Brix J, Ziegler G A, Dietmeier K, Schneider-Mergener J, Schulz G E, Pfanner N
Institut für Biochemie und Molekularbiologie, Universität Freiburg, Hermann-Herder-Strasse 7, Freiburg, D-79104, Germany.
J Mol Biol. 2000 Nov 3;303(4):479-88. doi: 10.1006/jmbi.2000.4120.

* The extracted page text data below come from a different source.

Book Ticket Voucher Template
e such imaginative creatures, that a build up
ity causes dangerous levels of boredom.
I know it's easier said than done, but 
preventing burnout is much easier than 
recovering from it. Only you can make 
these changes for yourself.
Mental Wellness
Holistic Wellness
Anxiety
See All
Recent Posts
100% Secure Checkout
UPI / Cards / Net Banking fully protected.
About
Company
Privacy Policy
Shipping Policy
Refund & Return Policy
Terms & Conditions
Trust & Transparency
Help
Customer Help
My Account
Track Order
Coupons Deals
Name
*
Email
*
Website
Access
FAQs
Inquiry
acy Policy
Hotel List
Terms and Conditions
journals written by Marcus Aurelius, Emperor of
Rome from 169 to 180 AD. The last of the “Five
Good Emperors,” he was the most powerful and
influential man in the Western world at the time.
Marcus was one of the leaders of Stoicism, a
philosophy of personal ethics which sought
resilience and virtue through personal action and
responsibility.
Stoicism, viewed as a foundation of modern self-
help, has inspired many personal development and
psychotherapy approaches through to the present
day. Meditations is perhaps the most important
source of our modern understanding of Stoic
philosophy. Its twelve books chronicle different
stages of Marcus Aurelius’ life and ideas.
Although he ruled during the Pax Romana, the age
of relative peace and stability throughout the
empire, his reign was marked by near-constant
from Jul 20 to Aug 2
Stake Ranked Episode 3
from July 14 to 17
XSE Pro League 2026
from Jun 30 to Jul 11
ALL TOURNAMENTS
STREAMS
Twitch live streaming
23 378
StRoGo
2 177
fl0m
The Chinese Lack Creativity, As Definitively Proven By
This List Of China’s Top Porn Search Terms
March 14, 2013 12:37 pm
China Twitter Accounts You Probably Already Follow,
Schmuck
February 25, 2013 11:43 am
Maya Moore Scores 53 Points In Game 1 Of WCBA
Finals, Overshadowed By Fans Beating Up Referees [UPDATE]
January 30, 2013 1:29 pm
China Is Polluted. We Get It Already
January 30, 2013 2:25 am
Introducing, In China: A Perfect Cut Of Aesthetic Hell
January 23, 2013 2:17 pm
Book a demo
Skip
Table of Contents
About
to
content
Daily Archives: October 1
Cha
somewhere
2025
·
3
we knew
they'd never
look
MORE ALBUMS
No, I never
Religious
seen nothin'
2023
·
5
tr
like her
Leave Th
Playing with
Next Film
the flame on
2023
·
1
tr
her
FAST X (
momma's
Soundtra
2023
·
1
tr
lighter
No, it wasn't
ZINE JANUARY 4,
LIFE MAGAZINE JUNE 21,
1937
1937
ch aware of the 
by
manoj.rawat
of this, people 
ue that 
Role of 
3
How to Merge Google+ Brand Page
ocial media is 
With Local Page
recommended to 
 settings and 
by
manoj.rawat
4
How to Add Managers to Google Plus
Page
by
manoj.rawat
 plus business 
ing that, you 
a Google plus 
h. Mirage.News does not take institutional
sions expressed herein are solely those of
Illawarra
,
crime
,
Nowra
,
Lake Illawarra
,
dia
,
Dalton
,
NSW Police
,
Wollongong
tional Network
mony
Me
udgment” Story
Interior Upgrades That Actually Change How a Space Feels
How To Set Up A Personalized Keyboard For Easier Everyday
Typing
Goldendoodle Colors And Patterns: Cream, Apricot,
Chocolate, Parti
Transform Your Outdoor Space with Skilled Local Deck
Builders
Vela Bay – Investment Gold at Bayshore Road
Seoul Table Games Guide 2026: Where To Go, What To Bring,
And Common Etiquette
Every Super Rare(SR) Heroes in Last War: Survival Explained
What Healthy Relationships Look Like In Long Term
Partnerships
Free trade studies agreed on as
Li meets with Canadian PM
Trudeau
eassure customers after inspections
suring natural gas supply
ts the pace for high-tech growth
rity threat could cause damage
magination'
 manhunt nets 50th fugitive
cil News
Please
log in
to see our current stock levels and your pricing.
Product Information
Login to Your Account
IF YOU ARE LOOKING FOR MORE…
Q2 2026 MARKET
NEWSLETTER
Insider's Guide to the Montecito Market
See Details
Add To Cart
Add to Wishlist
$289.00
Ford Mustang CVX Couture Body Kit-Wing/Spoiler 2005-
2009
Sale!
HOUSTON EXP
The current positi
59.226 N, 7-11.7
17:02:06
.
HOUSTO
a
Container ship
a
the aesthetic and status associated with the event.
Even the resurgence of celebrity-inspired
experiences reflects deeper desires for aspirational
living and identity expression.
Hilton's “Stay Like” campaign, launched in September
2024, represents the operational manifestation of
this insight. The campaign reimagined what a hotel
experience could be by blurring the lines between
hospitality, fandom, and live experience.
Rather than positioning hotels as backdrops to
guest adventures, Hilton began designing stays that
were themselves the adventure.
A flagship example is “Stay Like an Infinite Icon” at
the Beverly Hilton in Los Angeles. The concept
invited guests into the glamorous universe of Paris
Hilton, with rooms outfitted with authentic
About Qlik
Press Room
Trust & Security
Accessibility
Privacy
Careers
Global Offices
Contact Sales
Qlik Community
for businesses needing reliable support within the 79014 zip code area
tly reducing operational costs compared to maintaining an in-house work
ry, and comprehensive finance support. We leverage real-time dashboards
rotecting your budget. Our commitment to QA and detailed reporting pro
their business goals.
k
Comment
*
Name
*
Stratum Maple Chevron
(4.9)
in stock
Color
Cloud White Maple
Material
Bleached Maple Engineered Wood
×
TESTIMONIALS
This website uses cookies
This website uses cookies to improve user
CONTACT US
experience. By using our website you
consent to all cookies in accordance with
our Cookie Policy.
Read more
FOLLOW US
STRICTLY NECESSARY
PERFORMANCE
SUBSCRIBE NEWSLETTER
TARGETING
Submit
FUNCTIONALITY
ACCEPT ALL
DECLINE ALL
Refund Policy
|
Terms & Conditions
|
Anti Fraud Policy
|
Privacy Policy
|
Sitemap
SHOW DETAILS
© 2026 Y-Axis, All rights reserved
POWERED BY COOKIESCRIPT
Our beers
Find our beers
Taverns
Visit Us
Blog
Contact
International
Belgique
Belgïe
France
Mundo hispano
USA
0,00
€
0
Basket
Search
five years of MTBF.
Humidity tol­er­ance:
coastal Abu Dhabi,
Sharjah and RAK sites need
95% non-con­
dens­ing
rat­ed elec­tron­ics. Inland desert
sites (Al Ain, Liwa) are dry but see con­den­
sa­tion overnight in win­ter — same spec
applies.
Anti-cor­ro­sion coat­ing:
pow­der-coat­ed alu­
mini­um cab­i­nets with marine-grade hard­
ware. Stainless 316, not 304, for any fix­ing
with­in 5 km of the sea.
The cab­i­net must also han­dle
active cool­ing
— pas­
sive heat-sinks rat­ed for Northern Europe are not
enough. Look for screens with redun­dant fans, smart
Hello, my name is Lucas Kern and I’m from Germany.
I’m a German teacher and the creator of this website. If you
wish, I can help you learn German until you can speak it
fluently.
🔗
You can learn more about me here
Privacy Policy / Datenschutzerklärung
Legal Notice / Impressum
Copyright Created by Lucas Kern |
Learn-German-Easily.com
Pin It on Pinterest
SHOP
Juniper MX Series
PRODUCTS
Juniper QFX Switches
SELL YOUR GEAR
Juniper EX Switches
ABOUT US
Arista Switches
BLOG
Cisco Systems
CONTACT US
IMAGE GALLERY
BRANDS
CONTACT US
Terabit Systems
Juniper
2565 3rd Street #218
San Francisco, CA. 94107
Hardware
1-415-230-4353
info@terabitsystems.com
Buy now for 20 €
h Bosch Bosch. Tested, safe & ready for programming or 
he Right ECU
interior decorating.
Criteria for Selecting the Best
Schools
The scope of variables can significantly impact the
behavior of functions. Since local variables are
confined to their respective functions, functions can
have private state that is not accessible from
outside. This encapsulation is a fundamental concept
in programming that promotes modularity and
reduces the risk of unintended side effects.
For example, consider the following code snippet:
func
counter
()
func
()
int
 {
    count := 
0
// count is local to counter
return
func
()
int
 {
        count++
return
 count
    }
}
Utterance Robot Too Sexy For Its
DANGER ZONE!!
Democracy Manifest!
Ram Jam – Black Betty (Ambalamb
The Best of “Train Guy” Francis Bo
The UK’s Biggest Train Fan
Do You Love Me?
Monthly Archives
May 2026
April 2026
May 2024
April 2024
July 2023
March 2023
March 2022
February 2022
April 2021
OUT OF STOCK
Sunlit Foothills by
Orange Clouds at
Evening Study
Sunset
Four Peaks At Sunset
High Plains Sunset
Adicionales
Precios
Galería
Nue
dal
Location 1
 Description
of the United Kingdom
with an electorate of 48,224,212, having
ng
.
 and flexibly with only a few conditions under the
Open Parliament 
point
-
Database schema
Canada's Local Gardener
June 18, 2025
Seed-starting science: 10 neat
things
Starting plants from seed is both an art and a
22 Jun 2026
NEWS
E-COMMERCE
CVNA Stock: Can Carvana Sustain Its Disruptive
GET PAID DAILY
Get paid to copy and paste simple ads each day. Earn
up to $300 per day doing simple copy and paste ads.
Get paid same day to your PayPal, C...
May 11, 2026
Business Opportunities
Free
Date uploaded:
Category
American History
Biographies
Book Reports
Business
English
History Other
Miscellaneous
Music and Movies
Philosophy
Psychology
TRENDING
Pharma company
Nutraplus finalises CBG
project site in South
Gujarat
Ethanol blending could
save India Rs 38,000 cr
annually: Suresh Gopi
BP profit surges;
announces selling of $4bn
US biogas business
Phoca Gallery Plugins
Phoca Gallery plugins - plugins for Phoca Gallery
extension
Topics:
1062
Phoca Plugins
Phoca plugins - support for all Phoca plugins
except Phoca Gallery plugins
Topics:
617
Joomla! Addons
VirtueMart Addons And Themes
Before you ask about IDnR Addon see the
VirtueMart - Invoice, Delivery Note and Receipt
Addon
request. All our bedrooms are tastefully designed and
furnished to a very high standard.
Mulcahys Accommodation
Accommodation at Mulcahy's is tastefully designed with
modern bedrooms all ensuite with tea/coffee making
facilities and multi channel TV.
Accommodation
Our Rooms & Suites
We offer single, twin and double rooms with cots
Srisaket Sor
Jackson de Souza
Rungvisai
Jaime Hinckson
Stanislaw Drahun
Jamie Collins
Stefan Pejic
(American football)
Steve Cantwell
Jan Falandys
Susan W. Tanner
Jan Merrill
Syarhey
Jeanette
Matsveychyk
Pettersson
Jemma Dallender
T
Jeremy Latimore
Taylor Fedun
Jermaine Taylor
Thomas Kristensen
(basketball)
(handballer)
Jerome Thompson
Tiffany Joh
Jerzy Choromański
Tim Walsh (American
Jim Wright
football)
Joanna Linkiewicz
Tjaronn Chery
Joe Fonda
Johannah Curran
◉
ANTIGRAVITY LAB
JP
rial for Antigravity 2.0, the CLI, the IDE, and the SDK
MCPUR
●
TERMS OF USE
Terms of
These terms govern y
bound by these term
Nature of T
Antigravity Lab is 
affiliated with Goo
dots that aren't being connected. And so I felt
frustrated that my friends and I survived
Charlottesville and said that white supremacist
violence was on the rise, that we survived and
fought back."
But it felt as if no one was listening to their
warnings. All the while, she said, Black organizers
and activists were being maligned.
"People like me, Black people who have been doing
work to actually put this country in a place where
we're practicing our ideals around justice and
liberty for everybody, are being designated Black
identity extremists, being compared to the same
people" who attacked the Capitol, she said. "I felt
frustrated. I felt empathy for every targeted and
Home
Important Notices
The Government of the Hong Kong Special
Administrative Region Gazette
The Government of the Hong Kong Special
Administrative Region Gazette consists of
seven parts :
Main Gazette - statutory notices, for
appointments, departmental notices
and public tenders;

The mitochondrial import receptor of 70 kDa, Tom70, preferentially recognizes precursors of membrane proteins with internal targeting signals. We report the identification of a stably folded 25 kDa core domain located in the middle portion of Tom70 that contains two of the seven tetratricopeptide repeat motifs of the receptor. The core domain binds non-cleavable and cleavable preproteins carrying internal targeting signals with a specificity indistinguishable from the full-length receptor. Competition studies indicate that both types of preproteins interact with overlapping binding sites of the core domain and that at least one additional interaction site is present in the full-length receptor. We suggest a model of Tom70 function in import of membrane proteins whereby a hydrophobic preprotein concomitantly interacts with several binding sites of the receptor.
70 kDa的线粒体输入受体Tom70优先识别带有内部靶向信号的膜蛋白前体。我们报告了在Tom70中间部分鉴定出一个稳定折叠的25 kDa核心结构域,该结构域包含受体七个四肽重复基序中的两个。该核心结构域结合携带内部靶向信号的不可切割和可切割前体蛋白,其特异性与全长受体无异。竞争研究表明,这两种类型的前体蛋白与核心结构域的重叠结合位点相互作用,并且全长受体中至少存在一个额外的相互作用位点。我们提出了一个Tom70在膜蛋白输入中的功能模型,即疏水性前体蛋白与受体的多个结合位点同时相互作用。